WHAT THE EXERCISE ASKS:
Find the lines below in which the string "filter" occurs. Copy each one.

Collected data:
'''
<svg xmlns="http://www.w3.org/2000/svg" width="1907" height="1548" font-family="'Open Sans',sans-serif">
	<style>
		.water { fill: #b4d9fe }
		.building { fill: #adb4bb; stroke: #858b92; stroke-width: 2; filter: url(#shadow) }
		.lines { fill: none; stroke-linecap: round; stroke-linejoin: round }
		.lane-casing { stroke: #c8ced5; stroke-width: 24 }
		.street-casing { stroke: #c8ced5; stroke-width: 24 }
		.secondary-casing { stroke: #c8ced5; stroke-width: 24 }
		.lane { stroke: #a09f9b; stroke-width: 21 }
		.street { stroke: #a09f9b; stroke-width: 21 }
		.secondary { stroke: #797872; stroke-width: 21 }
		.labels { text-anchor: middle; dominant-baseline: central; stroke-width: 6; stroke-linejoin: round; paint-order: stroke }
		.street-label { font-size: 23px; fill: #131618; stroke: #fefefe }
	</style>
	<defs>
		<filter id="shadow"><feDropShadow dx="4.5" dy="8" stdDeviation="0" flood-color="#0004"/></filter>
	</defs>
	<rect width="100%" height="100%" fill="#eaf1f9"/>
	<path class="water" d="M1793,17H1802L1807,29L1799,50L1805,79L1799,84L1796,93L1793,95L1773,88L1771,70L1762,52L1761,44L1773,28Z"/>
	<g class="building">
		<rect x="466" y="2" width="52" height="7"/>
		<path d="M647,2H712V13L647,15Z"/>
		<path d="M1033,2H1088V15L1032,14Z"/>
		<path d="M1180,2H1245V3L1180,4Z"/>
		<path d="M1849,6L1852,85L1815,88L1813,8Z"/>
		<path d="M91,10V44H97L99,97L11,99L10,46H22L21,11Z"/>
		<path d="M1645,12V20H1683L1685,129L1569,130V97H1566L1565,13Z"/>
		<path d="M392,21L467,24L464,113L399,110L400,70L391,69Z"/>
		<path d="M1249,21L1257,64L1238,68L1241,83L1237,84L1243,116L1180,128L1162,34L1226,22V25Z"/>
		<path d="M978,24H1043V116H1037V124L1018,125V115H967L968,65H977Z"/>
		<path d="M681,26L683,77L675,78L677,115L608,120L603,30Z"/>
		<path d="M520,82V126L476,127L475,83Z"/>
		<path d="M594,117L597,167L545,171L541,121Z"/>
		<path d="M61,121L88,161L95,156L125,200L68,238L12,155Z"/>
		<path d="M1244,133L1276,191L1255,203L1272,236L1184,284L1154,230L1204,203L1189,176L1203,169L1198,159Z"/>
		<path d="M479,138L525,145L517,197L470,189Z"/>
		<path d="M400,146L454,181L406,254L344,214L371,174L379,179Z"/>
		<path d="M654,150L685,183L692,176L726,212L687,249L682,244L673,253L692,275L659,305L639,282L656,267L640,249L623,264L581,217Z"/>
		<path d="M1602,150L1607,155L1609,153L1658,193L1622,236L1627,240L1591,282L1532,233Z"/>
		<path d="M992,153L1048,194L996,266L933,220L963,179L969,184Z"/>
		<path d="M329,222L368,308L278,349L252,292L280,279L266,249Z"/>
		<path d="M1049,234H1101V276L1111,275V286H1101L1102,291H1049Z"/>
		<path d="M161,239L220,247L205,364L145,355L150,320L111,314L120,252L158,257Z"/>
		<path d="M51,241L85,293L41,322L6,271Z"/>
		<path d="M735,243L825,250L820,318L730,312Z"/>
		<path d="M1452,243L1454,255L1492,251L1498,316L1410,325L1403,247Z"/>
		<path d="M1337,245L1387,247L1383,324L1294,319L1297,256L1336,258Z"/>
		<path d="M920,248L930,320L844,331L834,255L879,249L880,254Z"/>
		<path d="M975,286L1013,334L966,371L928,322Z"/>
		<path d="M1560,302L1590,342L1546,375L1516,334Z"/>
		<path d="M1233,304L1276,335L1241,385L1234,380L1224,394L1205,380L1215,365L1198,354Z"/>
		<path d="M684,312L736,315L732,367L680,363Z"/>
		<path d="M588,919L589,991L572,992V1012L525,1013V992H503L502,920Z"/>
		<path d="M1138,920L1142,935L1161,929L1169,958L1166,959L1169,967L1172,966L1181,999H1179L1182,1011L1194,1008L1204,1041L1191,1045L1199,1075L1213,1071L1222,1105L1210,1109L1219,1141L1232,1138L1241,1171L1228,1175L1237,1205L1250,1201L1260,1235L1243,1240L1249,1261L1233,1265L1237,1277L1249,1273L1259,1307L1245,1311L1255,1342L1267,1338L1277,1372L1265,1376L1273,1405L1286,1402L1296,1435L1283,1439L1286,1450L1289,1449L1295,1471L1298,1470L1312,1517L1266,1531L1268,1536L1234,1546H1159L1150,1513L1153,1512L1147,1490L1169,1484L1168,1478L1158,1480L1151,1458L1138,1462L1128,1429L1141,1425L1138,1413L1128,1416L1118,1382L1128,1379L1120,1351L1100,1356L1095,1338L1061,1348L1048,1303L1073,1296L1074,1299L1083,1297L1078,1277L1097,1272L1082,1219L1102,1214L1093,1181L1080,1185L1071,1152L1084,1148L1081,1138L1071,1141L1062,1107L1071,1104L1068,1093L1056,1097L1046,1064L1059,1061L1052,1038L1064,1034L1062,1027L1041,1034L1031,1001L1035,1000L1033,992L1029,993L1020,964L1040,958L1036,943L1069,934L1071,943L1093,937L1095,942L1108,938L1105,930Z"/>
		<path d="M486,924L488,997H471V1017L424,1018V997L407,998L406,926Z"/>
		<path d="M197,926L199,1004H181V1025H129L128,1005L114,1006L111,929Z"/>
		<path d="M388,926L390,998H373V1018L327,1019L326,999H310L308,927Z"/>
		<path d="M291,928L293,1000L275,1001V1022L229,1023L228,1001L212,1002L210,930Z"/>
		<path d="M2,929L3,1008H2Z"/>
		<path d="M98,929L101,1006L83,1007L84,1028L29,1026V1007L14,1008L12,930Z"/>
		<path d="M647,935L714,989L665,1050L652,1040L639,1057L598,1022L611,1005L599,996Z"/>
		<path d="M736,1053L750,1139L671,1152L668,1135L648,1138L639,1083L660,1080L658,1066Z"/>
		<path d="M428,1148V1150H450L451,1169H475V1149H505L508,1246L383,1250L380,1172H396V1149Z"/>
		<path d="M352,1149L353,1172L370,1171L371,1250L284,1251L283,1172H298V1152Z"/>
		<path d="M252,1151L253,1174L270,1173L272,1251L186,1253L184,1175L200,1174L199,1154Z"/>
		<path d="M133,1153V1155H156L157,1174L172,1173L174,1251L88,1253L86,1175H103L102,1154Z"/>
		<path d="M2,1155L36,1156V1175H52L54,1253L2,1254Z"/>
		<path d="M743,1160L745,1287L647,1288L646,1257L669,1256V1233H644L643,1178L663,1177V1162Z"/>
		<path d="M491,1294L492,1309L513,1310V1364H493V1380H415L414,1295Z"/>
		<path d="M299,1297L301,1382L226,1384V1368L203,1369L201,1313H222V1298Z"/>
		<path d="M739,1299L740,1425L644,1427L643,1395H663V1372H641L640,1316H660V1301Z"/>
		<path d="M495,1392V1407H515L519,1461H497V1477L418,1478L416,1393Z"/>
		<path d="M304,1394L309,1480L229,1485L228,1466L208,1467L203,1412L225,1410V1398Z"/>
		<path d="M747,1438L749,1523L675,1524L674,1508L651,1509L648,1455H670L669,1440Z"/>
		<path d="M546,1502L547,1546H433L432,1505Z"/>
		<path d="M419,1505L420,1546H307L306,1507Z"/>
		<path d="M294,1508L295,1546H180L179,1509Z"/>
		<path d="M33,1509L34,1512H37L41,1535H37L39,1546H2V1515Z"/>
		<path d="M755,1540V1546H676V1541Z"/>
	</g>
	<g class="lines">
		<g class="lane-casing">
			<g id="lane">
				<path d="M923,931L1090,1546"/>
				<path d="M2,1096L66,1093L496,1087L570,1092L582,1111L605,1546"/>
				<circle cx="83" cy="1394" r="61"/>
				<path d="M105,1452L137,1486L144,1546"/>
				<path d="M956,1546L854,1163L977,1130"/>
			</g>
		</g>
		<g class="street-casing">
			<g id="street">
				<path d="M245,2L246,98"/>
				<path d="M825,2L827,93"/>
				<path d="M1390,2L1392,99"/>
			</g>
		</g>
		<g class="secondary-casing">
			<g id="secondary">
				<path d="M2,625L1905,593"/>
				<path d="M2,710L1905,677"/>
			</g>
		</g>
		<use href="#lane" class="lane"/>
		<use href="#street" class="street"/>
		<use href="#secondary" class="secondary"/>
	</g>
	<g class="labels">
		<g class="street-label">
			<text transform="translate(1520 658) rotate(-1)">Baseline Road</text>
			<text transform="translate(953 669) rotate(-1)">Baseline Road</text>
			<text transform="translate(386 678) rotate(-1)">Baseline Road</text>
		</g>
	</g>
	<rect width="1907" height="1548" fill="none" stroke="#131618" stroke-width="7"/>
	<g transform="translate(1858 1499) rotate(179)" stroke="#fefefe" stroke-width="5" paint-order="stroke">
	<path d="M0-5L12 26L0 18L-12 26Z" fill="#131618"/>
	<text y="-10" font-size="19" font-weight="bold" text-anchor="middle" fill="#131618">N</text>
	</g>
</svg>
'''
WRITTEN ANSWER:
		.building { fill: #adb4bb; stroke: #858b92; stroke-width: 2; filter: url(#shadow) }
		<filter id="shadow"><feDropShadow dx="4.5" dy="8" stdDeviation="0" flood-color="#0004"/></filter>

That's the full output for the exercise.